[Texte de la page]

L'origine des capitaux qui permirent la création du National n'a pas été clairement établie, mais on peut estimer qu'une partie fut d'origine orléaniste. Le journal fut lancé le 3 janvier 1830 par trois associés : Thiers, qui ne se trouvait plus assez libre au Constitutionnel, Mignet, son ami venu du Courrier français, et Armand Carrel ; ce dernier, ancien saint-cyrien, avait eu une vie agitée : chassé de l'armée en 1823 pour participation à un complot libéral, il avait été arrêté en Espagne pour avoir tenté de s'opposer à l'expédition française qui avait été chargée de rétablir Ferdinand VII sur son trône ; condamné à mort puis libéré en 1824, il s'était lancé dans des travaux de librairie.

Le National fut un journal d'opposition créé contre le ministère Polignac pour « enfermer les Bourbons dans la Charte, fermer exactement les portes et les forcer à sauter par les fenêtres ». Il mena contre Charles X, avec La Tribune de Marrast, nettement républicaine, Le Globe, Le Temps, Le Constitutionnel, Le Courrier français et d'autres, une guerre de plume très violente : le 26 juillet 1830, Thiers et les rédacteurs du National prirent la tête du mouvement de résistance aux ordonnances qui provoqua le lendemain la révolution dans Paris.

[/Texte de la page]
[Données fournies]

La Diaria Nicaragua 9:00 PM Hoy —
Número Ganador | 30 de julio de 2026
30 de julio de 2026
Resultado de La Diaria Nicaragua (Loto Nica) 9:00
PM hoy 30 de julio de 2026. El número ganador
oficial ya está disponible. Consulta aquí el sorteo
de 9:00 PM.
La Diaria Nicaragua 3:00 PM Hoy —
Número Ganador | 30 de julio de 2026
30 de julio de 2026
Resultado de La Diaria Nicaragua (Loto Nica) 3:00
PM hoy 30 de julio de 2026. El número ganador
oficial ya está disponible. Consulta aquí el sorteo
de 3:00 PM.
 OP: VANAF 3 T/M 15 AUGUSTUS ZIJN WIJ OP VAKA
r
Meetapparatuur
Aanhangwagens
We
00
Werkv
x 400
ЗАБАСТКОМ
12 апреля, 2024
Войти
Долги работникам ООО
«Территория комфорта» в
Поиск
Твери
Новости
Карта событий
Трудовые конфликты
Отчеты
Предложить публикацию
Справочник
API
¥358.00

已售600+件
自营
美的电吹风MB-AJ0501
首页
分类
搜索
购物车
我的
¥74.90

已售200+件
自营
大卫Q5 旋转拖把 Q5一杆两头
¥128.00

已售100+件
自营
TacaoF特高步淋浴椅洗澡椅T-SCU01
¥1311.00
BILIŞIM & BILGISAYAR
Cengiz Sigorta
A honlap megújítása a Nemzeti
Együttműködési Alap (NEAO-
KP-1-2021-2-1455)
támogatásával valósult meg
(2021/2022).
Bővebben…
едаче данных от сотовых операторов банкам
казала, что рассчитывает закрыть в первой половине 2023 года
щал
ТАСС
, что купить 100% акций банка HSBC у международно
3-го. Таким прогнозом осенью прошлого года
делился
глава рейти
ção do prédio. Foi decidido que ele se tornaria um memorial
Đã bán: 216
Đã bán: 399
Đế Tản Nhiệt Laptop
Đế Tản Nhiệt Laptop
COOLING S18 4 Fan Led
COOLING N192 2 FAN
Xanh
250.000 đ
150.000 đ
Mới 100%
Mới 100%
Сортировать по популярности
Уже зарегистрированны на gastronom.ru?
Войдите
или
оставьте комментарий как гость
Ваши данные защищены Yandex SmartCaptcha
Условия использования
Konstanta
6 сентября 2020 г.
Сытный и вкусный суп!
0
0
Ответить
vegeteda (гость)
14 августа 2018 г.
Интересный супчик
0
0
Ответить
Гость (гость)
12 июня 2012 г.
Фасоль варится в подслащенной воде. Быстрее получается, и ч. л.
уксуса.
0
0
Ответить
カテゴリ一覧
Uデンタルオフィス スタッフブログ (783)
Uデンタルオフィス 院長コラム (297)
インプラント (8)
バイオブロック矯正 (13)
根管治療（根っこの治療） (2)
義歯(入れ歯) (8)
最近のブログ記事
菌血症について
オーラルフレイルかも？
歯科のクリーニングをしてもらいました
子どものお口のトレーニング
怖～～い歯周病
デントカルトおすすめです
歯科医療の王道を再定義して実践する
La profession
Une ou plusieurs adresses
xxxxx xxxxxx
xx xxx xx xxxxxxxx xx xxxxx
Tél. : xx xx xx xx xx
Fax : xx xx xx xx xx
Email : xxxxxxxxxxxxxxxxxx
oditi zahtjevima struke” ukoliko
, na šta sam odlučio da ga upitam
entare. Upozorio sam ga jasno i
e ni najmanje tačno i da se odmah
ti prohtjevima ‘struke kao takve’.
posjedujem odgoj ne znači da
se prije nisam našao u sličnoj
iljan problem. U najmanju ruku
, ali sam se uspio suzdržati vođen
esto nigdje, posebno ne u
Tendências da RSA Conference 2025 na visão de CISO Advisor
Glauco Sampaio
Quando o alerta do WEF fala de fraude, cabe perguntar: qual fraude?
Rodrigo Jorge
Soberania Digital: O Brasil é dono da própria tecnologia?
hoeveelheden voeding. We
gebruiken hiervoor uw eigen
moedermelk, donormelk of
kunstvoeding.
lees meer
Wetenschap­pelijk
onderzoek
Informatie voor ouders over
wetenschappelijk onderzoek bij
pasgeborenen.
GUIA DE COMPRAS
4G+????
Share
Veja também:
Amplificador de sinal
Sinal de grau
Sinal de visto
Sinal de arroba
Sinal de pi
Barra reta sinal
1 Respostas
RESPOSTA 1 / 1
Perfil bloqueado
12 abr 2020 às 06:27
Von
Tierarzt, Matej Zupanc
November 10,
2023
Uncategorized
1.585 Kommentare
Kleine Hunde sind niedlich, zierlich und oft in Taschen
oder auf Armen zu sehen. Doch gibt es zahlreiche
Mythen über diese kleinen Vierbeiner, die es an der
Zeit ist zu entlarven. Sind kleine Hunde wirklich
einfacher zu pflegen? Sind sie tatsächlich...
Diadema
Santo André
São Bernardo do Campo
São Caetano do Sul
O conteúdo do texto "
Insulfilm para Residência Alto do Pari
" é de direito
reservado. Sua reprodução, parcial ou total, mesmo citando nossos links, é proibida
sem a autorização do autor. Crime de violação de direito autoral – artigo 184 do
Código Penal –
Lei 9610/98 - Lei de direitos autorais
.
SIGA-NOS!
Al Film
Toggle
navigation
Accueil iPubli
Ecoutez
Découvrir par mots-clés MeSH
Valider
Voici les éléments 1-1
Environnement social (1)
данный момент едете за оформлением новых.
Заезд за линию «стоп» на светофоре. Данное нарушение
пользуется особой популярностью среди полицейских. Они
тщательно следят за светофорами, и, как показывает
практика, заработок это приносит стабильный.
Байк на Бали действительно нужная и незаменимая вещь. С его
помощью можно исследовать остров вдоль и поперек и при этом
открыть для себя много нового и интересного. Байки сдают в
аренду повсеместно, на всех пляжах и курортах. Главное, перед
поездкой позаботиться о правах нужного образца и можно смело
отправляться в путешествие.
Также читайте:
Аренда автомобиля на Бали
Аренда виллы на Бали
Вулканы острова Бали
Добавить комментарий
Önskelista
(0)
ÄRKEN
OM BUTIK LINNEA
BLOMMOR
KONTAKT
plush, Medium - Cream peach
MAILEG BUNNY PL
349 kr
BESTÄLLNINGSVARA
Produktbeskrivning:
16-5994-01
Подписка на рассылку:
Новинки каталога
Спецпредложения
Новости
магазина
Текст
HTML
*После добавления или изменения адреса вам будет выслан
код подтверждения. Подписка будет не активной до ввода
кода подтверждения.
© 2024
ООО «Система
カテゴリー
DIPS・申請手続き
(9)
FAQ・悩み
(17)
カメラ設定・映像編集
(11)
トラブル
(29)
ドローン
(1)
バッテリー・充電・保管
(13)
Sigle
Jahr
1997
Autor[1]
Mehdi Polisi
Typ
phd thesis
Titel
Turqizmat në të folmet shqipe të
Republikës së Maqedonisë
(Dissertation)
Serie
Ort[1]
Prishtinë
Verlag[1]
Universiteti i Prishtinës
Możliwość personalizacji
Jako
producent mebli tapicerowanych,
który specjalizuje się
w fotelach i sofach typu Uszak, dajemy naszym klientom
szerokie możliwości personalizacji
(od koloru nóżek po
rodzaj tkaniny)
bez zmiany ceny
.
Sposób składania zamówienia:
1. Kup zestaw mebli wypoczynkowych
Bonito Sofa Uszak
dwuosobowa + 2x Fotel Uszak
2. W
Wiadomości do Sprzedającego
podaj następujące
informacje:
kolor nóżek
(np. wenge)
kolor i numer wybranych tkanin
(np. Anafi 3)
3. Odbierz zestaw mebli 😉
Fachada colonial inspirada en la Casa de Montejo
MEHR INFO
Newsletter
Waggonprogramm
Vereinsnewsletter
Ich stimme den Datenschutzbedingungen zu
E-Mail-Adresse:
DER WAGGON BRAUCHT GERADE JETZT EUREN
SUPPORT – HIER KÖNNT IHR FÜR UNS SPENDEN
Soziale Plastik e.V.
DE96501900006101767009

[/Données fournies]

• [Exercice]
D'après le texte sur Le National, répondez brièvement :
(a) À quelle date le journal a-t-il été lancé ?
(b) Pourquoi Armand Carrel a-t-il été chassé de l'armée en 1823 ?
(c) Quel jour Thiers et les rédacteurs du National ont-ils pris la tête du mouvement de résistance aux ordonnances ?

• [Zone de réponse]
(a) Le 3 janvier 1830.
(b) Pour sa participation à un complot libéral.
(c) Le 26 juillet 1830.